Author: Shukria Mohammed AL-Zahawi
Journal: Zanco Journal of Medical Sciences مجلة زانكو للعلوم الطبية ISSN: 19955588/19955596 Year: 2011 Volume: 15 Issue: 2 Pages: 64-70
Publisher: Hawler Medical Univeristy جامعة هولير الطبية


Background and objectives: The protective function of saliva against dental caries achieved through its physico-chemical properties The purpose of this comparative study was to evaluate the relationship between some risk factors such as salivary flow rate, pH, oral hygiene (plaque index), buffering capacity, salivary level of lacto bacilli, streptococcus mutans and candida, with dental caries also aimed to determining which salivary factors correlate significantly to dental caries experience in children and adolescents.Methods: In this study, salivary factors were measured in resting saliva. Resting saliva was collected to determine flow rate, pH, buffering capacity, microorganism level of lactobacilli, streptococcus mutans and candida of (400) healthy school student, (200) children (6-12) years and (200) adolescents (13-16) years in twenty schools in Erbil city of different socioeconomic status. Their teeth were examined to measure the caries experience using decay, missing, and filled teeth index (DMFT), and oral hygiene (plaque index) level using (Silness and Loe 1964) method.Results: The mean DMFT in children was (5.35), while the mean DMFT in adolescents was (5.54). The mean oral hygiene in children was scored (1.21), while the mean oral hygiene in adolescents was (1.19).
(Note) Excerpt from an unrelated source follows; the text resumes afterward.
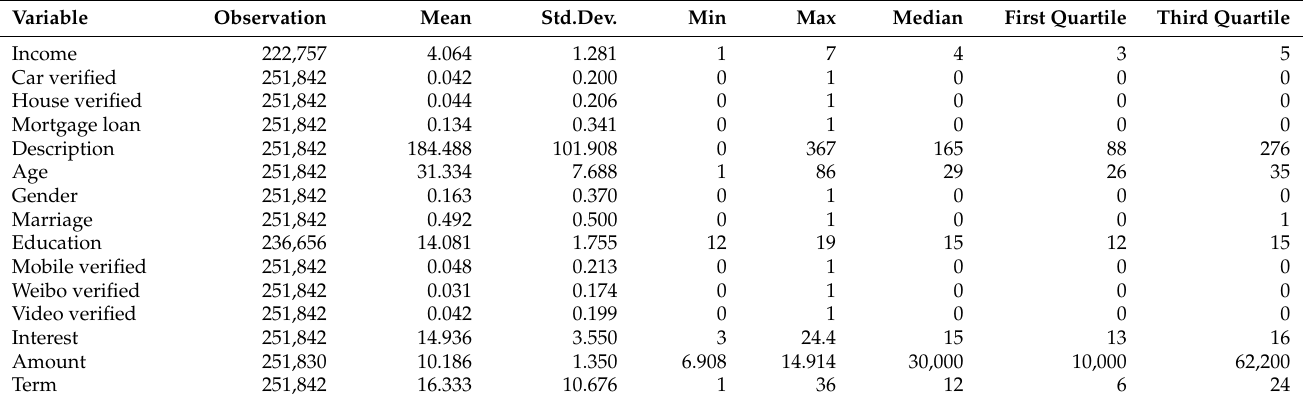
Table 1. Descriptive Summary of Independent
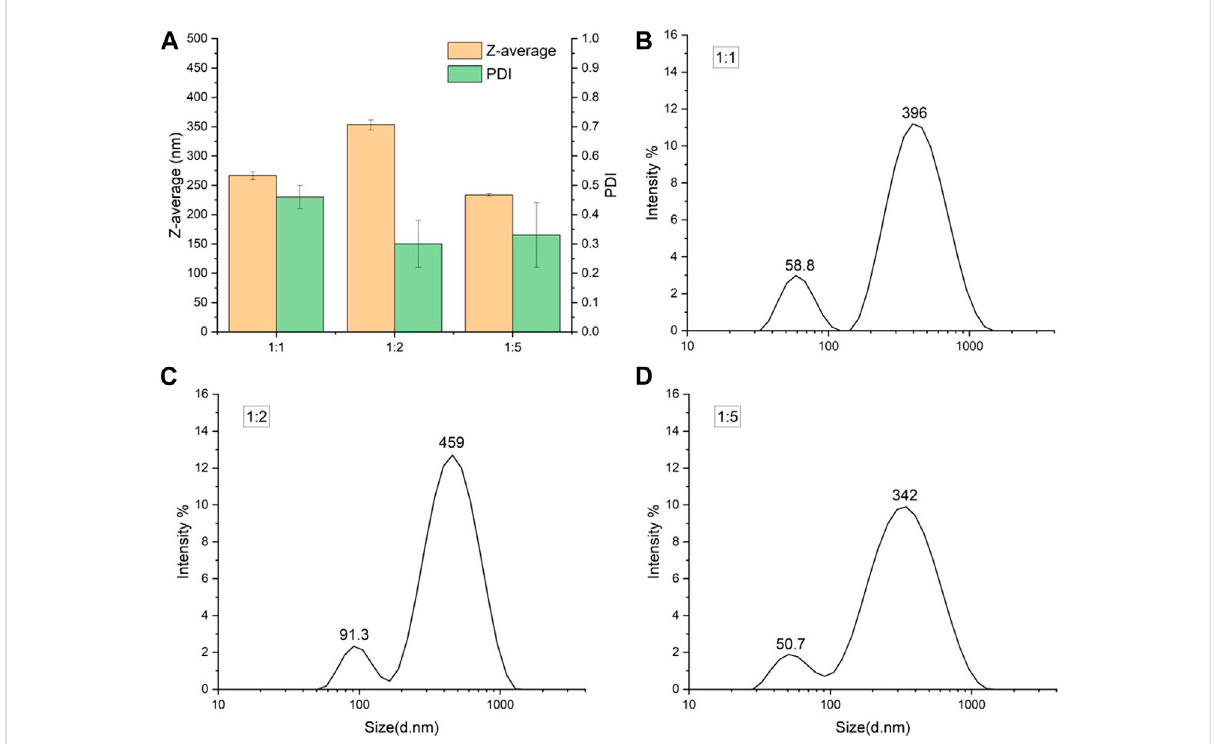
FIGURE 3 Particle size of freeze-dried SNPs prepared by different starch solution to ethanol volume ratios. (A) Z-average and PDI for three ratios. Size distribution of SNPs prepared at starch solution to ethanol volume ratio 1:1 (B) , 1:2 (C) and 1:5 (D) .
The factors showing significant relation ship to dental caries in children were flow rate, pH, oral hygiene (plaque index), lactobacilli, streptococcus mutans and candida, while the salivary factors showing a significant relation ship to dental caries in adolescent were pH, oral hygiene and count of lactobacilli.Conclusion:Evidence from the current research support a central role of the salivary flow rate, pH, oral hygiene, count of salivary streptococcus mutans, lactobacilli and candida albicans in the increasing of dental caries in children. While in adolescent there was relation between dental caries and salivary pH, oral hygiene and count of lactobacilli.